Сохранённые записи набора данных
☆ ☆ ☆ ☆ ☆ ☆ ☆

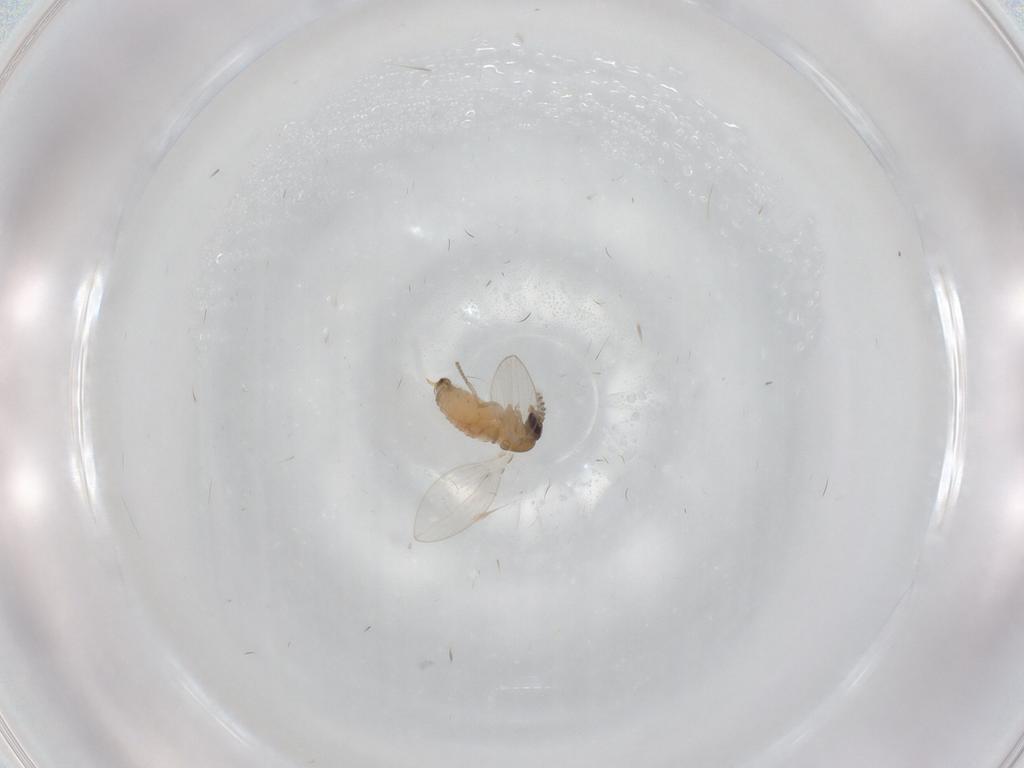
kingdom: Animalia
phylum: Arthropoda
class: Insecta
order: Diptera
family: Psychodidae
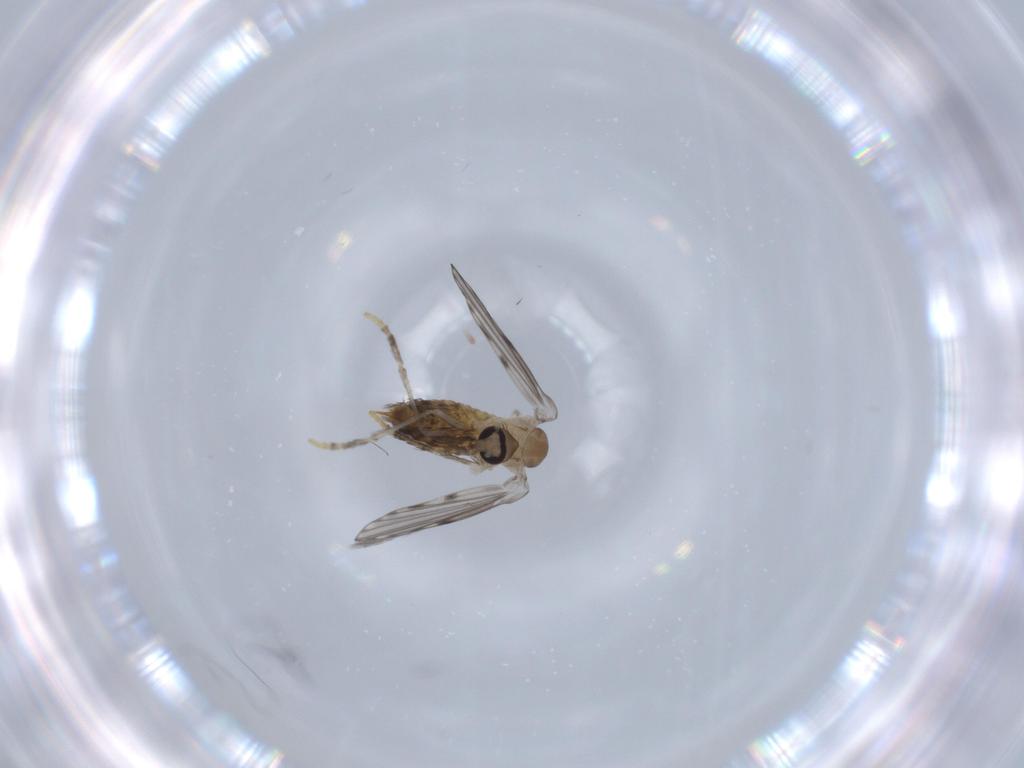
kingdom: Animalia
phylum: Arthropoda
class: Insecta
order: Diptera
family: Psychodidae
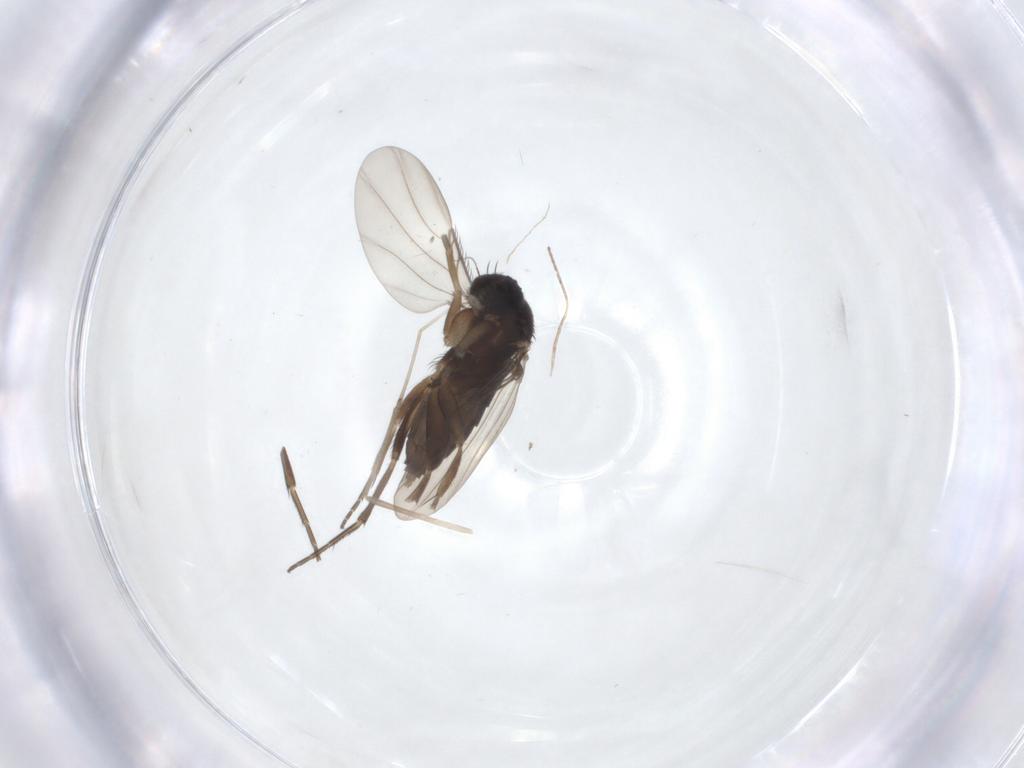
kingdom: Animalia
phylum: Arthropoda
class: Insecta
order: Diptera
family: Phoridae
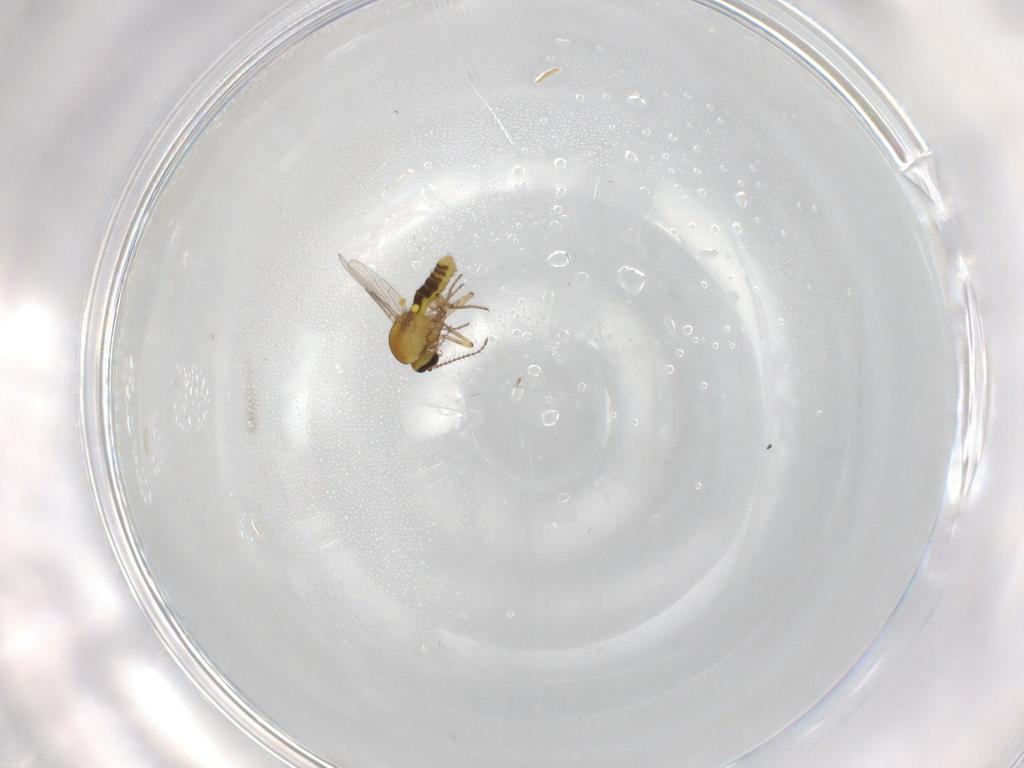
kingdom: Animalia
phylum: Arthropoda
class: Insecta
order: Diptera
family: Ceratopogonidae
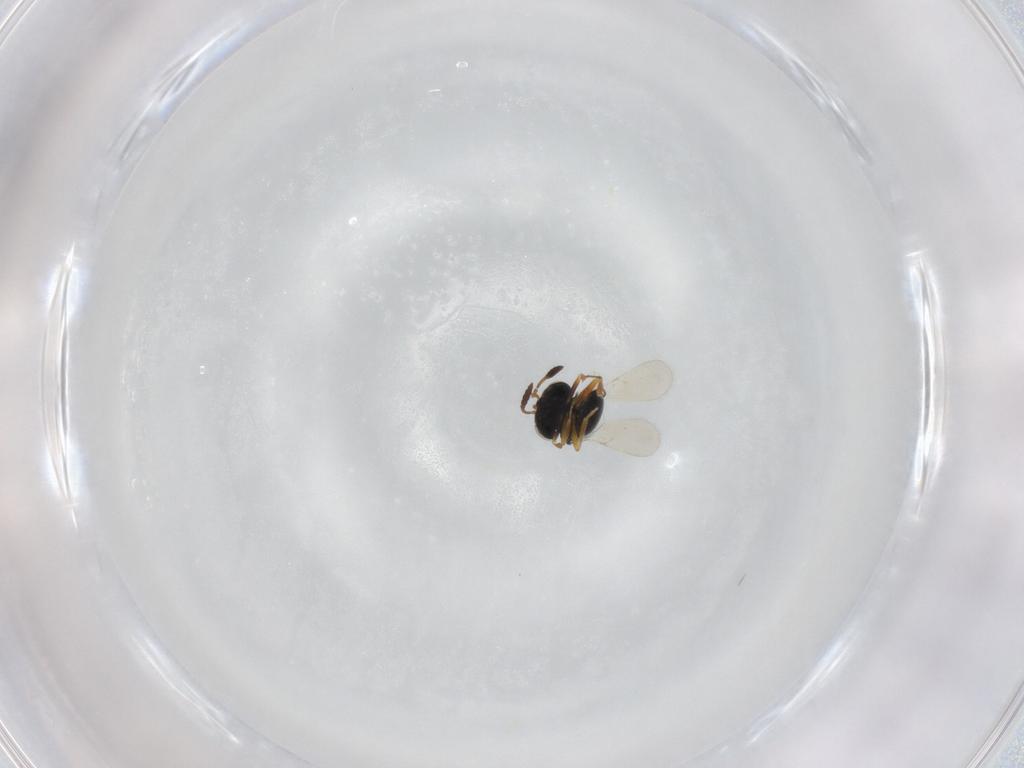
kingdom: Animalia
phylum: Arthropoda
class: Insecta
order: Hymenoptera
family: Scelionidae
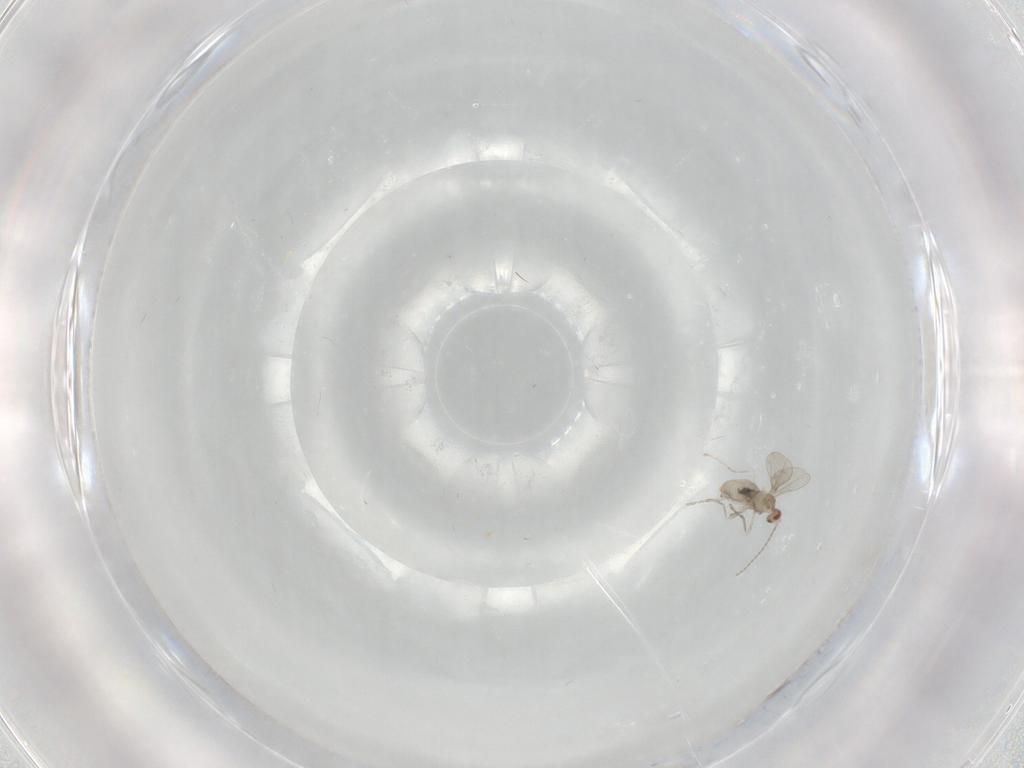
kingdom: Animalia
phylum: Arthropoda
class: Insecta
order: Diptera
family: Cecidomyiidae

☆ ☆ ☆ ☆ ☆ ☆ ☆

Условия задания =
Оформите все эти записи как CSV из двух столбцов «запрос» и «ответ». На каждый запрос отведите одну строку, а его текст и ответ поместите в отдельные поля в кавычках, заменив переносы строк пробелами. Изображения в ответ не включайте.

Решение задания =
запрос,ответ
"kingdom:","Animalia"
"phylum:","Arthropoda"
"class:","Insecta"
"order:","Diptera"
"family:","Psychodidae"
"kingdom:","Animalia"
"phylum:","Arthropoda"
"class:","Insecta"
"order:","Diptera"
"family:","Psychodidae"
"kingdom:","Animalia"
"phylum:","Arthropoda"
"class:","Insecta"
"order:","Diptera"
"family:","Phoridae"
"kingdom:","Animalia"
"phylum:","Arthropoda"
"class:","Insecta"
"order:","Diptera"
"family:","Ceratopogonidae"
"kingdom:","Animalia"
"phylum:","Arthropoda"
"class:","Insecta"
"order:","Hymenoptera"
"family:","Scelionidae"
"kingdom:","Animalia"
"phylum:","Arthropoda"
"class:","Insecta"
"order:","Diptera"
"family:","Cecidomyiidae"